Молодые выходцы из буржуазных семей и даже аристократии (например, Лукино Висконти), тесно связавшие свою жизнь с кино и во время войны и сгруппированные вокруг киножурнала «Cinema», главным редактором которого был Витторио Муссолини, понимали, что именно материал окружающей реальности может стать основой для нового, современного кинематографа Италии.
Роберто Росселлини, Лукино Висконти, Витторио де Сика, Джузеппе де Сантис видели два сущностных момента: относительную дешевизну киносъемочного процесса и происходящие вокруг них человеческие драмы, которые их всерьез волновали.
Если проводить параллели с сегодняшним днем, то подобная ситуация гипотетически могла бы возникнуть и у нас, но только при наличии выходцев из провинции с достаточным уровнем образования и понимания текущей ситуации, с готовностью снимать, и при этом осознающих человеческое страдание и испытывающих эмпатию.
Если говорить о том, может ли возникнуть на российской почве нечто подобное неореализму, то сегодня у нас есть тот же огромный разрыв между теми, о ком снимал кино итальянский неореализм, и теми, кто его снимал. Но я не уверена, что у нас сейчас возможен повтор опыта неореализма, поскольку опыта сочувствия и сострадания у сегодняшнего человека практически нет.

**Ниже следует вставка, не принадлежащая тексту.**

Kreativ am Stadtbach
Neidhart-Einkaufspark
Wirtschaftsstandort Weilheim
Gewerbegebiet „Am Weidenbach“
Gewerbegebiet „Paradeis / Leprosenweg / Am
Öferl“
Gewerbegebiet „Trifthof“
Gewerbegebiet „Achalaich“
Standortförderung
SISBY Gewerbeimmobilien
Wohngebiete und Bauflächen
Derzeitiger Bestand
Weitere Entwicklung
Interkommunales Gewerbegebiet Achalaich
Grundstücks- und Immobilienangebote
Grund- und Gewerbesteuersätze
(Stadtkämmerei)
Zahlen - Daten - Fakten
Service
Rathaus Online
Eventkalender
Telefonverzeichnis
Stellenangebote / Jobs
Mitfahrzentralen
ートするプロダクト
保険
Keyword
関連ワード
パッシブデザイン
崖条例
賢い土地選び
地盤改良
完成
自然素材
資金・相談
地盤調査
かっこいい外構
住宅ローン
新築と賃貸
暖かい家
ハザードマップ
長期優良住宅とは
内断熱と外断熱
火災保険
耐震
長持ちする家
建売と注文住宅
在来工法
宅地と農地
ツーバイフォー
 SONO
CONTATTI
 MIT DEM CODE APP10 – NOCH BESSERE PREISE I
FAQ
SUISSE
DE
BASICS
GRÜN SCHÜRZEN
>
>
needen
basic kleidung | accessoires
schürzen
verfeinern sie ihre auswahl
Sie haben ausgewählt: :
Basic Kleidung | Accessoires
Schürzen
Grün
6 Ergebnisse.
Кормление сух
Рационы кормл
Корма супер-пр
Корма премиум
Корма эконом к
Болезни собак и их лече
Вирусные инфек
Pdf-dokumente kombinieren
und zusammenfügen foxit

Наличие у каждого из нас высокотехнологичных гаджетов, смартфонов, дающих возможность снимать документальные кадры, не сделает видеоряд художественным. Здесь нужно другое. Самыми главными «гаджетами», которые имели Росселлини, Де Сика, Висконти, снимавшие кино неореализма, были жалость, сострадание и любовь к своему народу. На мой взгляд, подобный «девайс» достаточно сложно найти у нынешней молодой интеллигенции. Можно ли сейчас найти такое же сострадание, какое испытывает герцог Висконти к семье потомственных сицилийских рыбаков Валастро в фильме «Земля дрожит»?
Вообще, кинематограф, в целом, без чувства сопричастности и сострадания, невозможен. Кому сострадают современные молодые?
Первый фильм неореализма, который я увидела, был драмой Джузеппе Де Сантиса «Горький рис». Мне тогда было лет 12-13. Моя мама застала меня всю в слезах. Когда она спросила, кто меня обидел, я ответила: «телевизор». Благополучная советская девочка жалела итальянских сборщиц риса. Это было нормально. И это — о способности вызвать сострадание и чувство сопричастности.
Целое поколение советских кинематографистов — Тарковский, Хуциев, Кончаловский — выросло из неореализма, хотя многие из режиссеров этой генерации довольно быстро ушли в сторону. Зрители видели в их героях себя. Помните, как сострадает персонаж Андрея Рублева из одноименного фильма тем, кто стоит гораздо ниже него? А героиня Ася Клячина Кончаловского? Вот это и есть влияние неореализма.
А мы сегодня, увы, не сострадательны и безжалостны. Мы — те, кто делает кино, и кто методично приучил публику к тому, что быть добрым стыдно, что плакать ребенку в кино — травматично. Но ведь без эмпатии нет духовного роста. Никакие технические приемы не спасут, если художник не умеет просто выйти на улицу и наблюдать за человеком. Драма Витторио де Сика 1948 года «Похитители велосипедов» так и была создана. Весь мир наблюдал за тем, как на протяжении полутора часов Антонио ищет украденный велосипед, без которого ему не жить. Для работы расклейщика афиш ему нужен велосипед, без него он не прокормит себя и свою семью.
Кто сегодня станет смотреть на то, как бедный человек ищет себе велосипед? Мы своими руками развратили своего зрителя, того самого зрителя, который, увы, не исключено, завтра сам станет «похитителем велосипедов».